▸ Task to complete
Search the records below for the word "none" and show every line where it occurs.

(Change detection data)
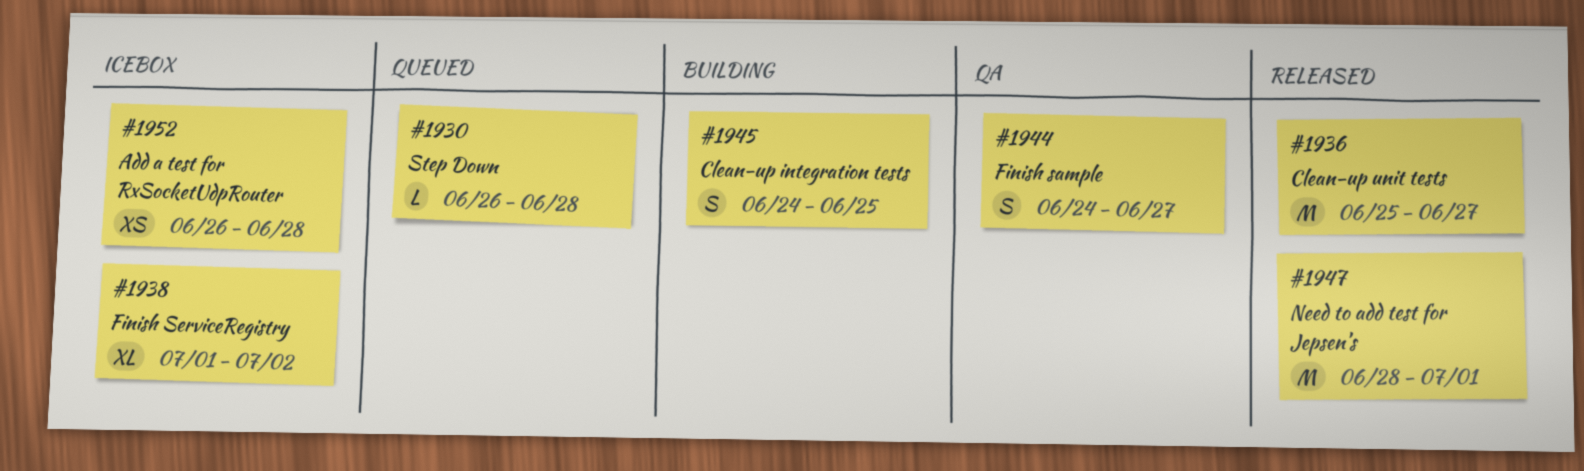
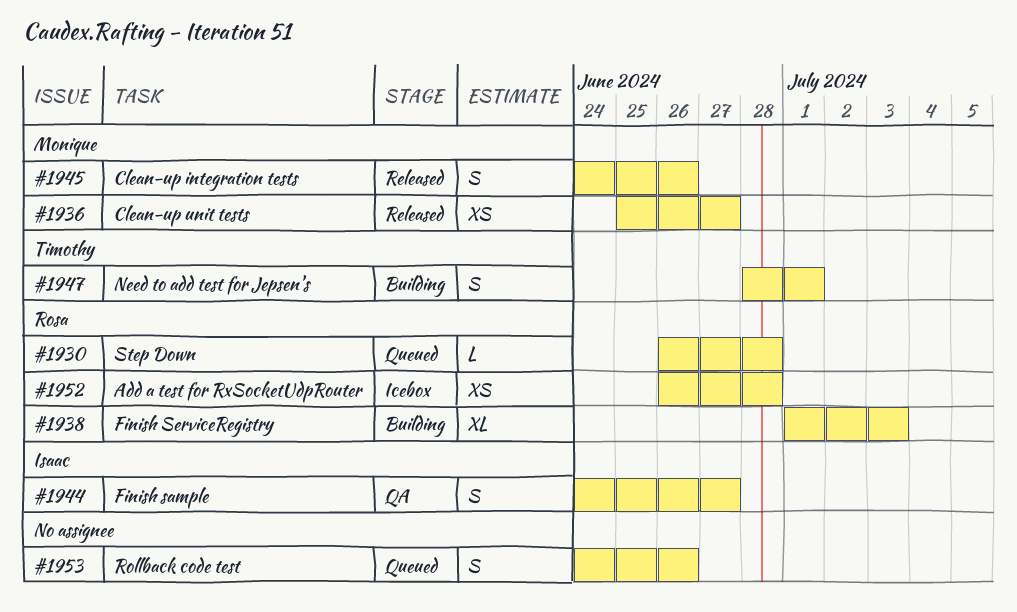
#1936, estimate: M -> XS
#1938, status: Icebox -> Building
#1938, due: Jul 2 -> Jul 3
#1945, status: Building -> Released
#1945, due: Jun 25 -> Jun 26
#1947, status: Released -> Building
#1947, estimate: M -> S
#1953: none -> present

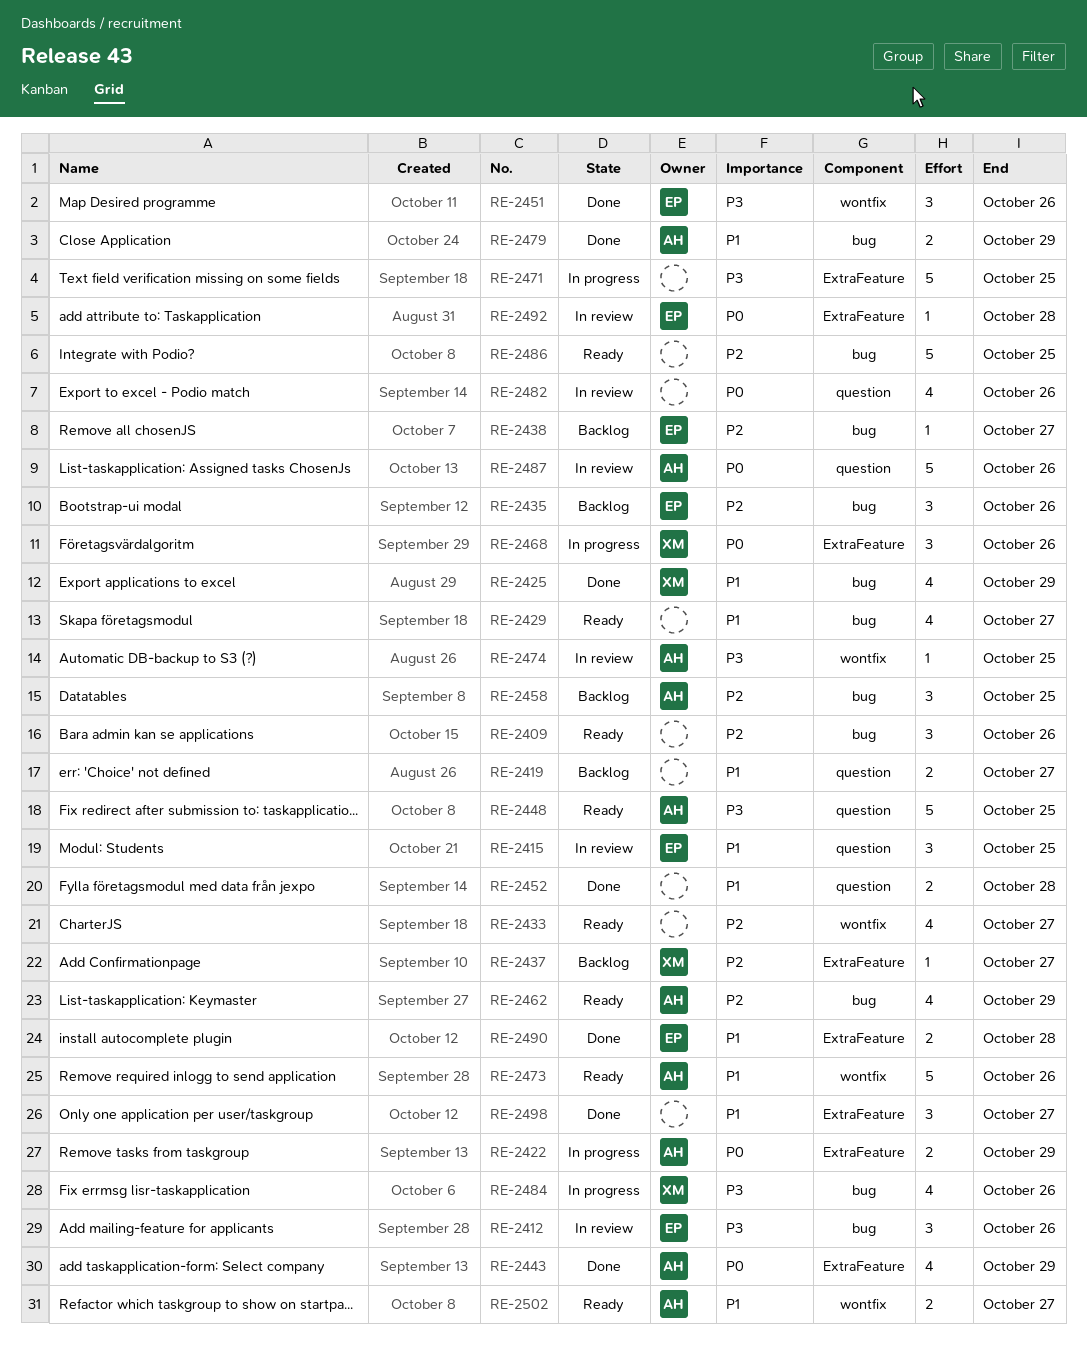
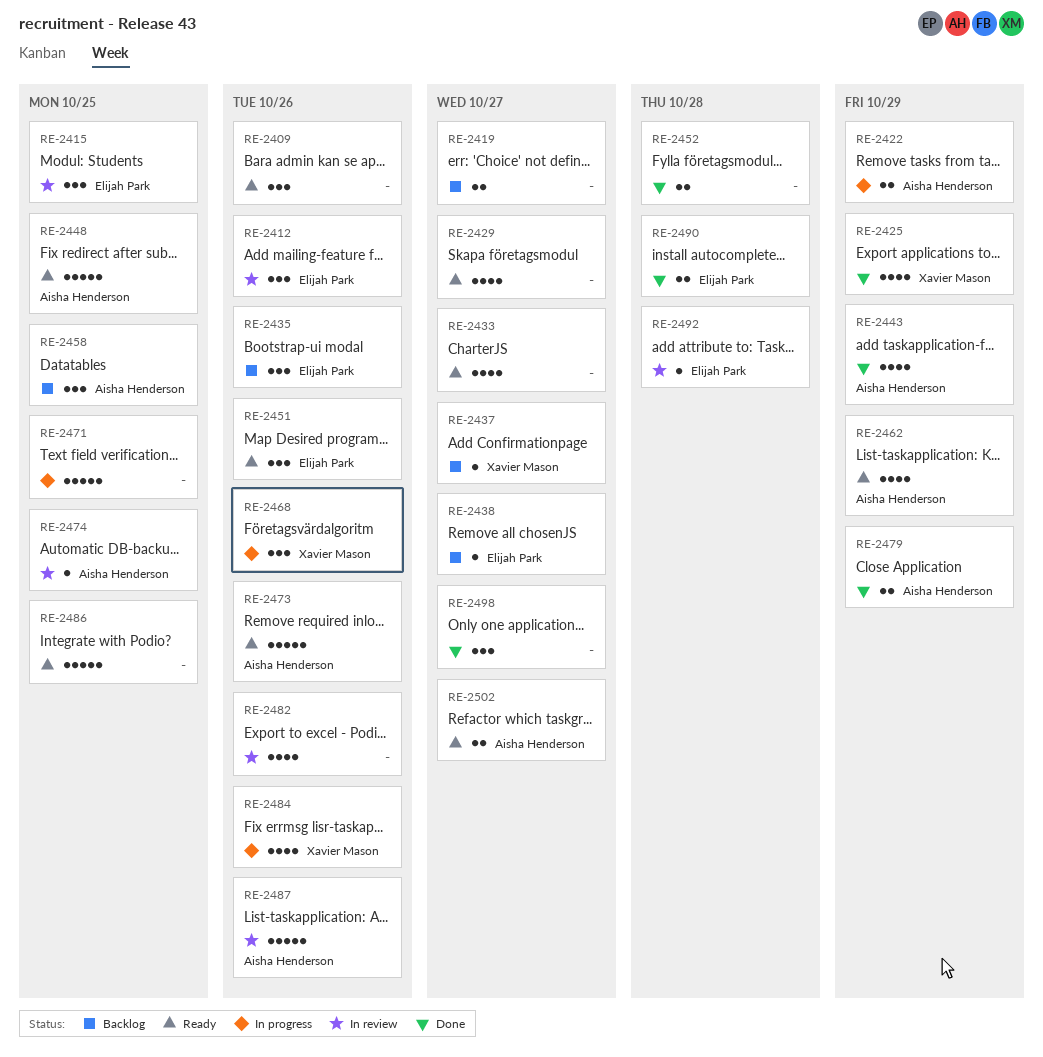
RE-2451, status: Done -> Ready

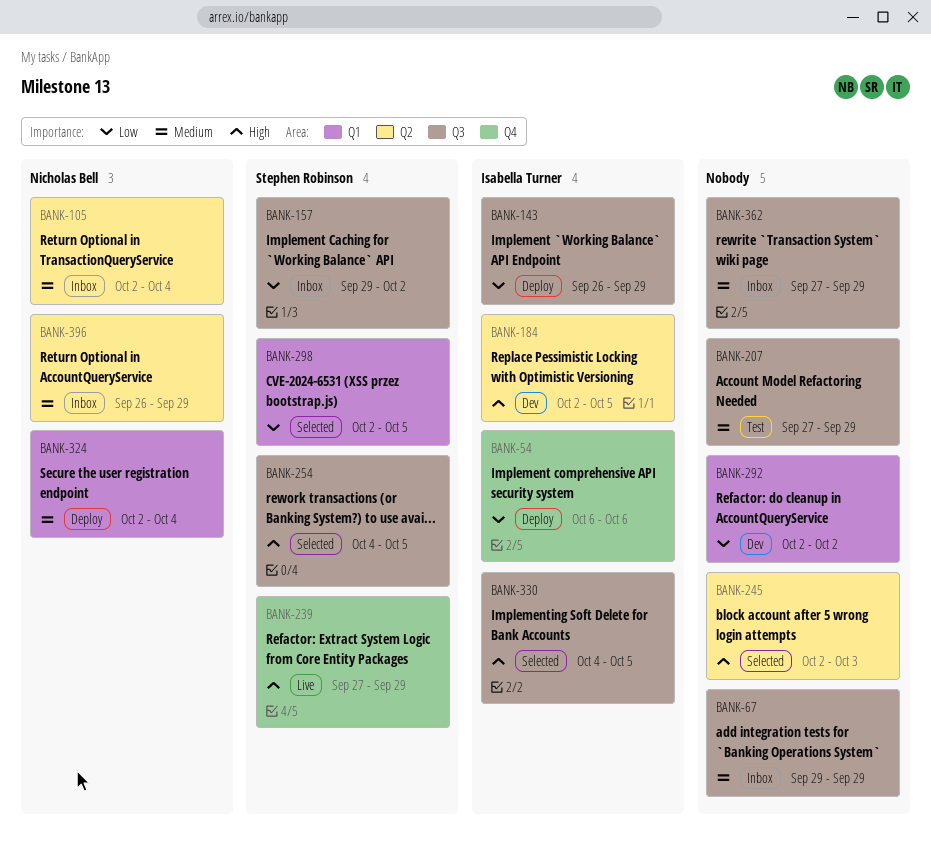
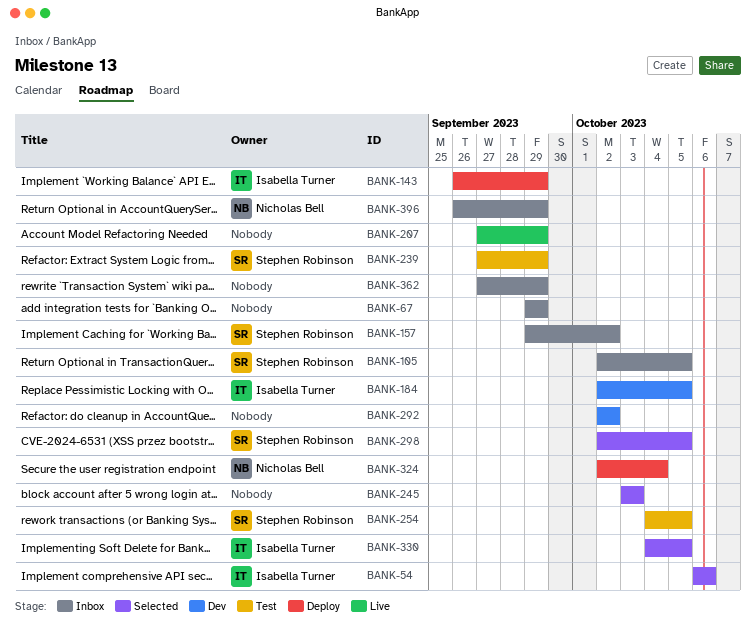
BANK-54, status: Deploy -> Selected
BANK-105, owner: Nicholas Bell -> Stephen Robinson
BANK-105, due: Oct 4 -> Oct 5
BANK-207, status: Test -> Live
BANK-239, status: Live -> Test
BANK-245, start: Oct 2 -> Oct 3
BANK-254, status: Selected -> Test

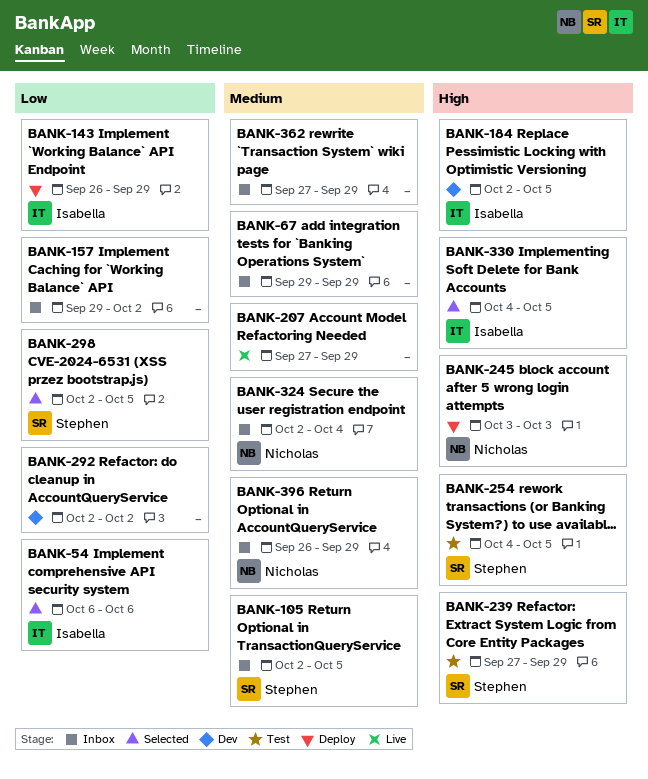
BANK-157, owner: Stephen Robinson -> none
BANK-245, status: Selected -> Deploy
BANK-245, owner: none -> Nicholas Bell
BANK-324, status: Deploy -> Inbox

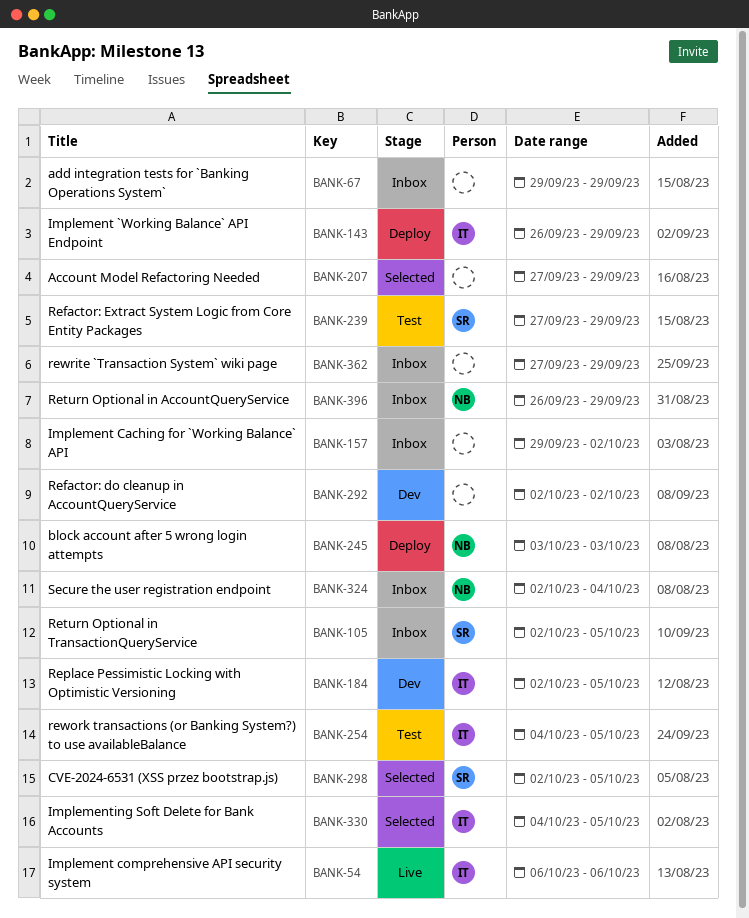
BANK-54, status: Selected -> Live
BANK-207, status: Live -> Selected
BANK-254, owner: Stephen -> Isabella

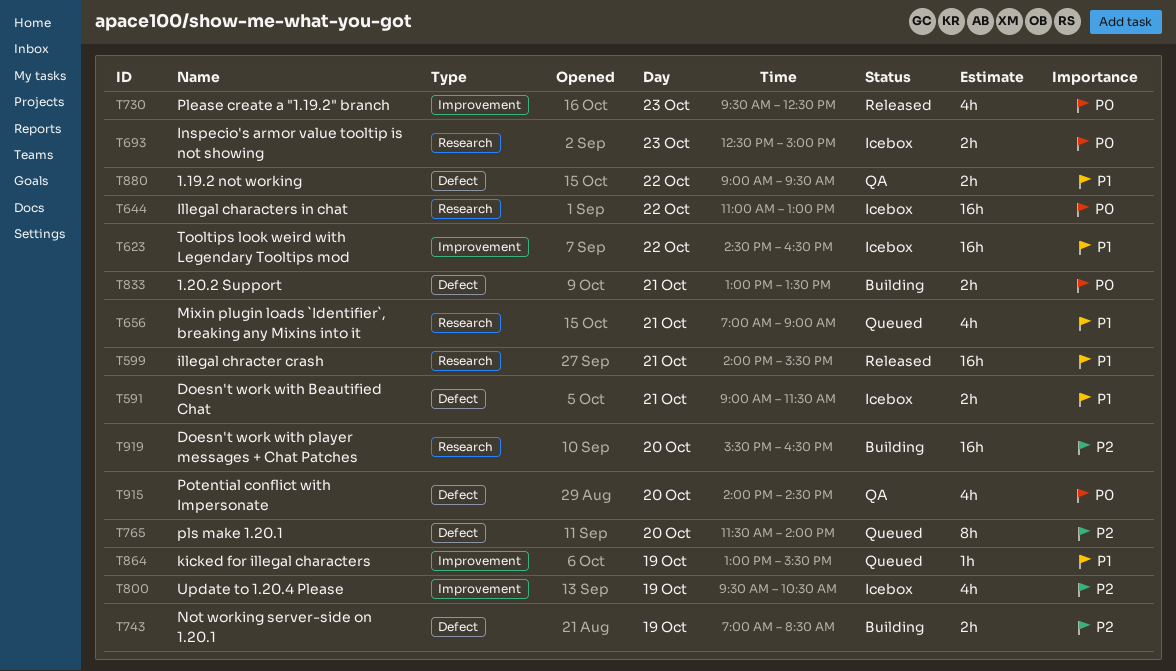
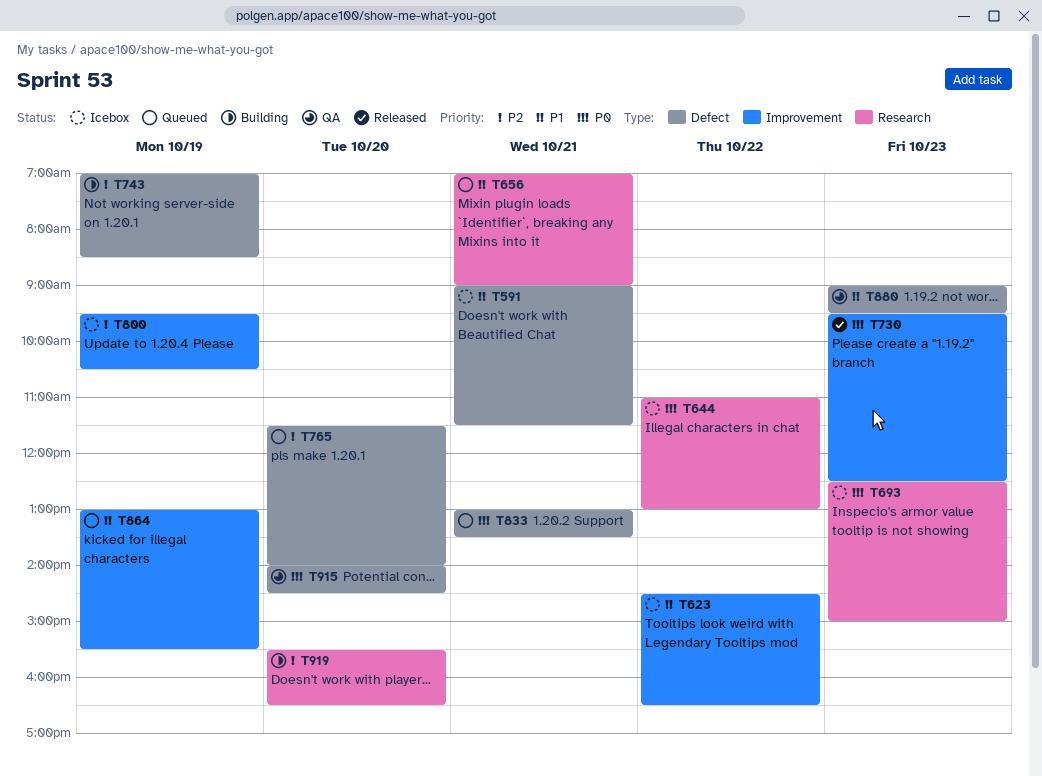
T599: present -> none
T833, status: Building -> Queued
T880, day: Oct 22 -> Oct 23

▸ Answer to this problem
#1953: none -> present
BANK-157, owner: Stephen Robinson -> none
BANK-245, owner: none -> Nicholas Bell
T599: present -> none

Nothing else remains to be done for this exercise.